Task description ::
Rewrite the lines from the very start of the items through the line that contains "ای انجام داده" as a Markdown table with the columns Row and Line, skipping any blank lines. Leave the pictures out of your answer.

Extracted information ::

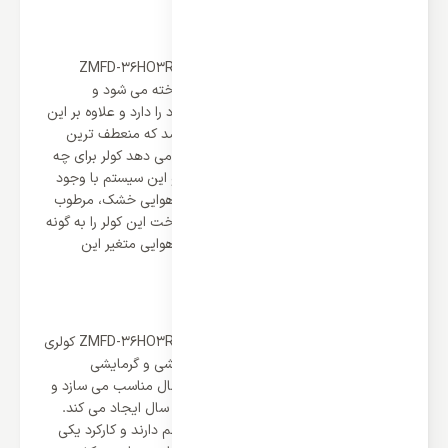
کلاس آب و هوایی T3
کولر گازی 36000 ایستاده زانتی مدل ZMFD-36HO3RAMA
تحت عنوان کولر گازی روتاری ترویکال شاخته می شود و
بیشترین و قدرتمندترین ایجاد و پرتاب باد را دارد و علاوه بر این
کلاس آب و هوایی این سیستم T3 می باشد که منعطف ترین
نوع کلاس است. کلاس یک سیستم نشان می دهد کولر برای چه
اقلیم و منطقه آب و هوایی مناسب است و این سیستم با وجود
کلاس آب و هوایی T3 با سه منطقه آب و هوایی خشک، مرطوب
و معتدل مناسب است و در واقع زانتی ساخت این کولر را به گونه
ای انجام داده که در شرایط دمایی و آب و هوایی متغیر این
مناطق بیشترین دوام و سازگاری را دارد.
کارکرد دو منظوره برای استفاده چهار فصل
کولر گازی 36000 ایستاده زانتی مدل ZMFD-36HO3RAMA کولری
دو منظوره است یعنی از دو سیستم سرمایشی و گرمایشی
برخوردار است که کولر را برای چهار فصل سال مناسب می سازد و
بهترین تعادل دمایی را در همه ی روزهای سال ایجاد می کند.
این دو سیستم کارایی و عملکردی جدا از هم دارند و کارکرد یکی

Task output ::
| Row | Line |
|---|---|
| 1 | کلاس آب و هوایی T3 |
| 2 | کولر گازی 36000 ایستاده زانتی مدل ZMFD-36HO3RAMA |
| 3 | تحت عنوان کولر گازی روتاری ترویکال شاخته می شود و |
| 4 | بیشترین و قدرتمندترین ایجاد و پرتاب باد را دارد و علاوه بر این |
| 5 | کلاس آب و هوایی این سیستم T3 می باشد که منعطف ترین |
| 6 | نوع کلاس است. کلاس یک سیستم نشان می دهد کولر برای چه |
| 7 | اقلیم و منطقه آب و هوایی مناسب است و این سیستم با وجود |
| 8 | کلاس آب و هوایی T3 با سه منطقه آب و هوایی خشک، مرطوب |
| 9 | و معتدل مناسب است و در واقع زانتی ساخت این کولر را به گونه |
| 10 | ای انجام داده که در شرایط دمایی و آب و هوایی متغیر این |